Penn Flutes Performs on Campus and in Community

The unlikely sound of flutes filled the rotunda of the University of Pennsylvania Museum of Anthropology and Archaeology on a recent Friday, drawing visitors to the live concert by Penn students. 

The group of a dozen musicians, who perform these “pop up” concerts several times throughout the year, is just a fraction of the flutists in Penn Flutes, now in its 15th year, organized through the Music Department in the School of Arts and Sciences.

Penn Flutes includes more than 40 musicians, mostly undergraduate students who receive a half course credit for being part of the ensemble, plus Penn staff, graduate students and alumni, and even community members. The entire ensemble performs two formal concerts a year; the spring concert is scheduled for 2 p.m. on Sunday, April 23, at Houston Hall.


Michele Kelly, the director of Penn Flutes, put the first ensemble together in 2002, playing a performance at a “Nutcracker” tea with eight students. 

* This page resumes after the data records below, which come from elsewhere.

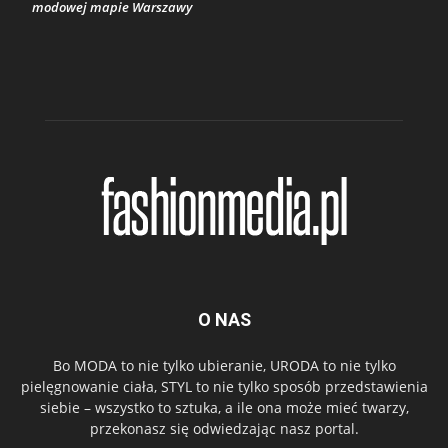
modowej mapie Warszawy
O NAS
Bo MODA to nie tylko ubieranie, URODA to nie tylko
pielęgnowanie ciała, STYL to nie tylko sposób przedstawienia
siebie – wszystko to sztuka, a ile ona może mieć twarzy,
przekonasz się odwiedzając nasz portal.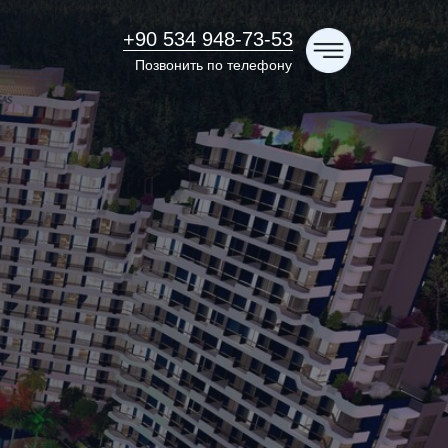
+90 534 948-73-53
Позвонить по телефону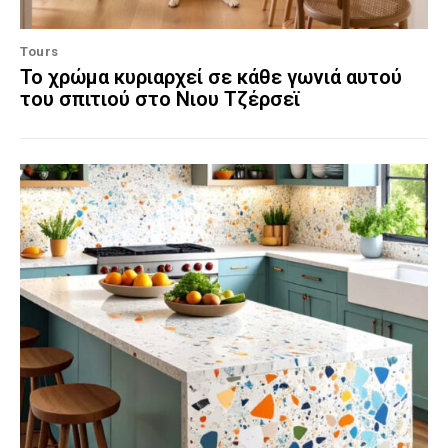
Tours
Το χρώμα κυριαρχεί σε κάθε γωνιά αυτού
του σπιτιού στο Νιου Τζέρσεϊ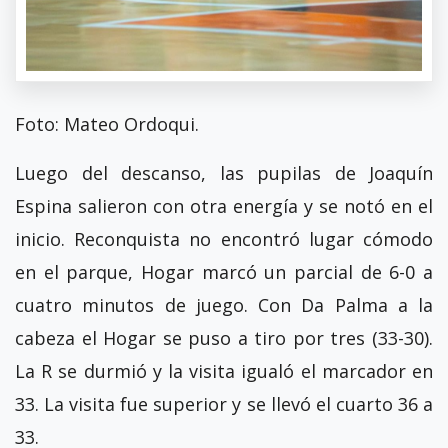
Foto: Mateo Ordoqui.
Luego del descanso, las pupilas de Joaquín
Espina salieron con otra energía y se notó en el
inicio. Reconquista no encontró lugar cómodo
en el parque, Hogar marcó un parcial de 6-0 a
cuatro minutos de juego. Con Da Palma a la
cabeza el Hogar se puso a tiro por tres (33-30).
La R se durmió y la visita igualó el marcador en
33. La visita fue superior y se llevó el cuarto 36 a
33.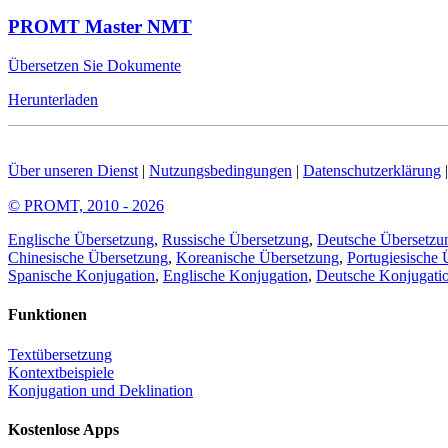
PROMT Master NMT
Übersetzen Sie Dokumente
Herunterladen
Über unseren Dienst
|
Nutzungsbedingungen
|
Datenschutzerklärung
© PROMT, 2010 - 2026
Englische Übersetzung
,
Russische Übersetzung
,
Deutsche Übersetzu
Chinesische Übersetzung
,
Koreanische Übersetzung
,
Portugiesische 
Spanische Konjugation
,
Englische Konjugation
,
Deutsche Konjugati
Funktionen
Textübersetzung
Kontextbeispiele
Konjugation und Deklination
Kostenlose Apps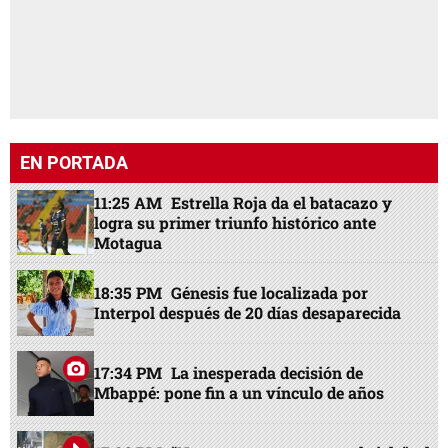
EN PORTADA
11:25 AM
Estrella Roja da el batacazo y
logra su primer triunfo histórico ante
Motagua
18:35 PM
Génesis fue localizada por
Interpol después de 20 días desaparecida
17:34 PM
La inesperada decisión de
Mbappé: pone fin a un vínculo de años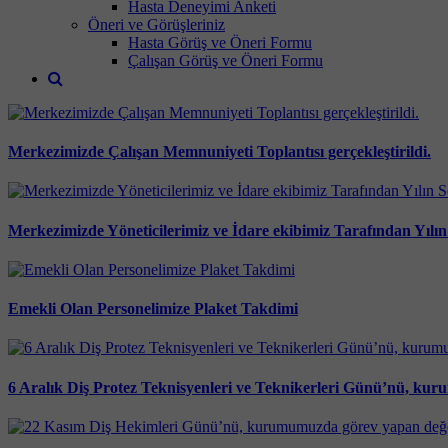
Hasta Deneyimi Anketi
Öneri ve Görüşleriniz
Hasta Görüş ve Öneri Formu
Çalışan Görüş ve Öneri Formu
Merkezimizde Çalışan Memnuniyeti Toplantısı gerçekleştirildi.
Merkezimizde Yöneticilerimiz ve İdare ekibimiz Tarafından Yılın
Emekli Olan Personelimize Plaket Takdimi
6 Aralık Diş Protez Teknisyenleri ve Teknikerleri Günü’nü, kur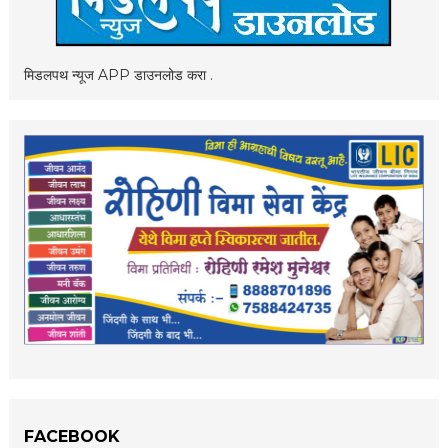
मिडलपथ न्यूज APP डाउनलोड करा .
FACEBOOK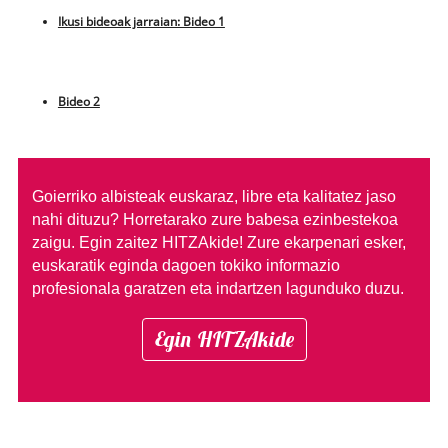
Ikusi bideoak jarraian: Bideo 1
Bideo 2
Goierriko albisteak euskaraz, libre eta kalitatez jaso
nahi dituzu?
Horretarako zure babesa ezinbestekoa
zaigu. Egin zaitez HITZAkide!
Zure ekarpenari esker,
euskaratik eginda dagoen tokiko informazio
profesionala garatzen eta indartzen lagunduko duzu.
Egin HITZAkide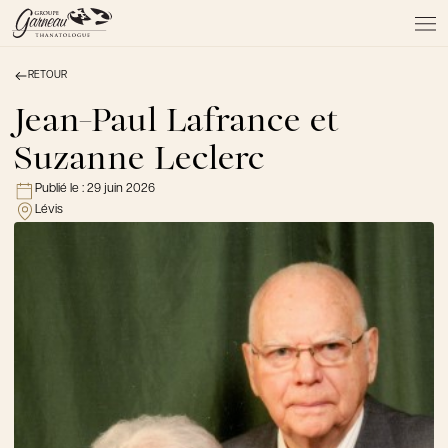
RETOUR
À PROPOS
NOS SERVICES
Jean-Paul Lafrance et
NOS PRODUITS
Suzanne Leclerc
NOTRE ÉQUIPE
NOS SALONS
Publié le :
29 juin 2026
Lévis
AVIS DE DÉCÈS
Actualités
FAQ et mythes
Liens utiles
Témoignages
Emplois
Dons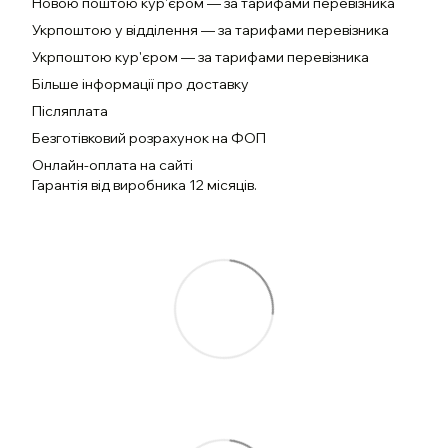
Новою поштою кур'єром — за тарифами перевізника
Укрпоштою у відділення — за тарифами перевізника
Укрпоштою кур'єром — за тарифами перевізника
Більше інформації про доставку
Післяплата
Безготівковий розрахунок на ФОП
Онлайн-оплата на сайті
Гарантія від виробника 12 місяців.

“I don’t have auditions. I open it up to everyone who can contribute,” says Kelly, who teaches lessons and master’s classes through Penn’s College House music program. 

Most of the students are not music majors, or even minors. 

“They are studying other things, medicine, business, math, engineering. Flute for them is a hobby,” Kelly said. “At the same time, a lot of them are really talented.”

Lavi Ben Dor, one of the group’s student managers, is a junior pursuing a dual degree in math and finance/marketing. While growing up in Wayne, Pa., he was in the band at Conestoga High School and took flute lessons from Kelly, who encouraged him to join Penn Flutes.

“I’ve just always loved playing the flute,” he said. “It’s great getting into a different head space, focusing on the music, playing with the group, appreciating the musicality of the flute. It’s a totally different experience than what it is like in my classes.”

The entire ensemble practices every other Saturday for two hours, and the smaller group of about a dozen performers, called the “library” ensemble, practices every Friday. 


The library ensemble plays at least four “pop up” concerts a year, like the one at the Penn Museum’s Chinese Rotunda in February, and another, featuring the Ukrainian Bell Carol, performed in the Museum’s Pepper Hall in December. 

The library ensemble also performs in the community. In a partnership with the Pennsylvania Ballet, they play holiday selections during a tea for families with the Sugar Plum Fairy. And Kelly recently formed a partnership with PlayArts in the Philadelphia neighborhood of Fishtown. They performed for the children there for the first time in March, during an “animal picnic.”​​​​​​​

​​​​​​​Sirmina Dremsizova, a senior mathematical economics major from Cary, N.C., said she enjoyed playing for the groups of children: “The kids were adorable. We had them guess what animals we were playing like.” 

Both Ben Dor and Dremsizova said they have made friends through Penn Flutes with people they otherwise probably would not have met. 

“It’s such a close community,” Ben Dor said. “Even though a lot of us come from different backgrounds and have different majors, we have a shared interest in the flute and appreciation for music.”